» TEXT FOR ANALYSIS:
================
Sales Objections About the Competition
6. "We're already working with [Vendor X]."
A prospect who's already working with a competitor can be a gift. They've already recognized a need and identified a solution; much of the education you'd otherwise be responsible for has already been done. You can spend your time doing the one thing you'd have to hold off on with a prospect who hasn't recognized their pain yet — talk about your product.
Just because a prospect is working with a competitor doesn't mean they're happy with them. Probe into the relationship and pay special attention to complaints that could be solved with your product.
"Why did you choose [vendor]? What's working well? What's not? Allow me to explain how [product] is different."
7. "I'm locked into a contract with a competitor."
Perhaps the easiest competitor-related objection to handle, this phrase is worded in a way that broadcasts your prospect's feeling of being trapped. See if you can come up with a creative discount to offset the cost of breaking a contract early, or demonstrate ROI that will make up for the sunk cost.
Of course, your prospect could have simply chosen an overly negative turn of phrase. Ask questions about their relationship with the competitor to determine whether they're actually happy or are itching for a vendor switch.
"How is your relationship with [competitor]? Perhaps I can offer a discount to make up for the cost of switching over to work with us."
8. "I can get a cheaper version of your product somewhere else."
Find out what you're dealing with here. Are you in a competitive situation, and the prospect is playing you against a competitor to drive up discounts? Or is your prospect under the impression that a similar, cheaper product can do everything they need?
If it's the former, lay out your deepest discount and emphasize the features that make your product superior. Walk away if they ask you to go lower. In the second scenario, take advantage of the comparison. Play the differences up and emphasize overall worth, not cost.
================
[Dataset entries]
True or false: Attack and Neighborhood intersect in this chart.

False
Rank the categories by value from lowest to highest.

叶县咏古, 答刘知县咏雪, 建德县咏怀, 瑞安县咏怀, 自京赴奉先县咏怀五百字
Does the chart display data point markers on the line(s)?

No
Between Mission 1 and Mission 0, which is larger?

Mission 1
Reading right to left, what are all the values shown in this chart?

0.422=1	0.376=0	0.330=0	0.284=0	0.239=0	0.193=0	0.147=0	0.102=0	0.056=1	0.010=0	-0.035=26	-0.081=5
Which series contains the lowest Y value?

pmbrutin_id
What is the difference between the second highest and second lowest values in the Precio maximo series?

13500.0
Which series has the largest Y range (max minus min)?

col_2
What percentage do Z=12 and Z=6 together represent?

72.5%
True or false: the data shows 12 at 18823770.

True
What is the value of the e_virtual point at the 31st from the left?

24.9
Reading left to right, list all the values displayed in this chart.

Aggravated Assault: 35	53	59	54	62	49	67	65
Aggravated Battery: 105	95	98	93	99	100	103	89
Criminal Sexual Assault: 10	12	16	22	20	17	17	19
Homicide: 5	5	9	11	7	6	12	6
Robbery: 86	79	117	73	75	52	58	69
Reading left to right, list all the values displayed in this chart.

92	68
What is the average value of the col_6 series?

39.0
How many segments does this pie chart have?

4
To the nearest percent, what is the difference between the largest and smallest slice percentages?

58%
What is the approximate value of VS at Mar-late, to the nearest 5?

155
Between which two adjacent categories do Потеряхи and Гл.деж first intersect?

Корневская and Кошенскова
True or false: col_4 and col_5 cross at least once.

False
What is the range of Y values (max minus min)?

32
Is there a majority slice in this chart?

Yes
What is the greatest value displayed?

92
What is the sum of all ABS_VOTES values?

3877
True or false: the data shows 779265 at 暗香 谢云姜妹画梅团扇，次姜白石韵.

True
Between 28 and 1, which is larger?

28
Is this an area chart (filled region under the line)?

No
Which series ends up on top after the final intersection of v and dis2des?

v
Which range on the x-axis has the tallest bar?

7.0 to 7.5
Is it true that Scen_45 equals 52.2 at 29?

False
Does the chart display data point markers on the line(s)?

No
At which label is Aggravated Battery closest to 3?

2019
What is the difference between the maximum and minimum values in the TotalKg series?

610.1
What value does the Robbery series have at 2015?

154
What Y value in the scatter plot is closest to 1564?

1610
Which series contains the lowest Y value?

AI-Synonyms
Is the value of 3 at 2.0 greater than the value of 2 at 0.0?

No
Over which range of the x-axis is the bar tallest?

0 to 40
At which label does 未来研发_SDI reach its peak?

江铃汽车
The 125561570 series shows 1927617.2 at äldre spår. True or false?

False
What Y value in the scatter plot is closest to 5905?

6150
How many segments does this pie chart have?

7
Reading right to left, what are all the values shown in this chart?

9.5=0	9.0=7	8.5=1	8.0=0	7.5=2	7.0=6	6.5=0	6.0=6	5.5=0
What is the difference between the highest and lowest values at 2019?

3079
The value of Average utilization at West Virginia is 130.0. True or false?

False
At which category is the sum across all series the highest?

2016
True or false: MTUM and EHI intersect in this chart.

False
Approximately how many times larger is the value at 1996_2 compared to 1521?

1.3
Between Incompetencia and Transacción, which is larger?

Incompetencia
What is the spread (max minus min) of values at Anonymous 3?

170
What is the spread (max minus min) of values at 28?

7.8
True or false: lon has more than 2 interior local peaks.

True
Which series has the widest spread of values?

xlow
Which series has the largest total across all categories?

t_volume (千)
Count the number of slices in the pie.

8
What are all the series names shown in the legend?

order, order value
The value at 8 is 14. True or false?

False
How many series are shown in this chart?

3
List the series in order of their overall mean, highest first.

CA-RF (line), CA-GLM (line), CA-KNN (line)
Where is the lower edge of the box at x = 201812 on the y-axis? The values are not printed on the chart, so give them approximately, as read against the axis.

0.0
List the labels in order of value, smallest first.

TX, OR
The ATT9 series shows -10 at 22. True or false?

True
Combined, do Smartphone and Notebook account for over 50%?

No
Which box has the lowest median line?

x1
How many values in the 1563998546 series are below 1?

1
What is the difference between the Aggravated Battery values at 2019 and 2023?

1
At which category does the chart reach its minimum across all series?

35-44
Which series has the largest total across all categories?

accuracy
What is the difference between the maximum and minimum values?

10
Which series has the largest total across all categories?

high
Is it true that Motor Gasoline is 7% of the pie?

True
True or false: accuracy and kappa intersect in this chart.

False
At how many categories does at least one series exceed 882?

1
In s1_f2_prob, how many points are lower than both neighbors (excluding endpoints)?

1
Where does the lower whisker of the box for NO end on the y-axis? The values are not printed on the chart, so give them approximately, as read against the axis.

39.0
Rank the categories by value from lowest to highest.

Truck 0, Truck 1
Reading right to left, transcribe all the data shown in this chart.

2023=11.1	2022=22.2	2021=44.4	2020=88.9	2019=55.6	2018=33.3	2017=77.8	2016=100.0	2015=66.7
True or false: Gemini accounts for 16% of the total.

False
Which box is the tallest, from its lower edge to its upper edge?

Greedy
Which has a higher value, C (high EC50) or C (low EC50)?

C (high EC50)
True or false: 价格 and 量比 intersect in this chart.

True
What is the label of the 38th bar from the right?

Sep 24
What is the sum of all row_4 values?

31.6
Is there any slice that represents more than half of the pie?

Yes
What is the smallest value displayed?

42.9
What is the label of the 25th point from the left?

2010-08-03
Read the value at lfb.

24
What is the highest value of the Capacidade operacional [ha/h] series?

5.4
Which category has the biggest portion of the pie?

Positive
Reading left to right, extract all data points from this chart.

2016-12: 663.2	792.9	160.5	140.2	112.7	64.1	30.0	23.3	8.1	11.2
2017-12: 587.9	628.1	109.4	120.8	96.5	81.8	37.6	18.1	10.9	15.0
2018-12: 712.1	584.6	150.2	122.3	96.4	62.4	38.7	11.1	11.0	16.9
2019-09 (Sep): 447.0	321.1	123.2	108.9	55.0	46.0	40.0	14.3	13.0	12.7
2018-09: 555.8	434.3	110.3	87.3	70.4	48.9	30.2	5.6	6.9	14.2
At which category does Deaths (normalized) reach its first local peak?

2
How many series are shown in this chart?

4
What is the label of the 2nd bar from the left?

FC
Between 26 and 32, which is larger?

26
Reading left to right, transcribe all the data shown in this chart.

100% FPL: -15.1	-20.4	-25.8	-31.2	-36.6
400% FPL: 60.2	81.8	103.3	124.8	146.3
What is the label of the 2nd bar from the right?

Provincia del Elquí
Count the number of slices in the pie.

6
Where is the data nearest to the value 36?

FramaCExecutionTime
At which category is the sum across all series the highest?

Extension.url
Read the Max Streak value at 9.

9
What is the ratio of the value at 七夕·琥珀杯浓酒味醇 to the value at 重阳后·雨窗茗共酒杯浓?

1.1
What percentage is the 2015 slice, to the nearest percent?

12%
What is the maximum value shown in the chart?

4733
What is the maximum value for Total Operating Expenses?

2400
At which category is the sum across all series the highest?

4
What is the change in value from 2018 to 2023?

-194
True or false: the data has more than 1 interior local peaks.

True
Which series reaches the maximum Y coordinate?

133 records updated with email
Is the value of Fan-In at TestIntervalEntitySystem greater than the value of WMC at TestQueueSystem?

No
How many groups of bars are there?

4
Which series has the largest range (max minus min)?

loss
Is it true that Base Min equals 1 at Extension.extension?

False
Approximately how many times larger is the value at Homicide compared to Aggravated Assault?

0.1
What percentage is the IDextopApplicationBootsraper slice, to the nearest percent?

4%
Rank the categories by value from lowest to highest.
================
» WHAT YOU SHOULD DO:
In the sales objections text, change "complaints" to "frustrations" and give the passage again, starting at the words "A prospect who's" and ending after "with your product.".

» RESULT OF THIS TASK:
A prospect who's already working with a competitor can be a gift. They've already recognized a need and identified a solution; much of the education you'd otherwise be responsible for has already been done. You can spend your time doing the one thing you'd have to hold off on with a prospect who hasn't recognized their pain yet — talk about your product.
Just because a prospect is working with a competitor doesn't mean they're happy with them. Probe into the relationship and pay special attention to frustrations that could be solved with your product.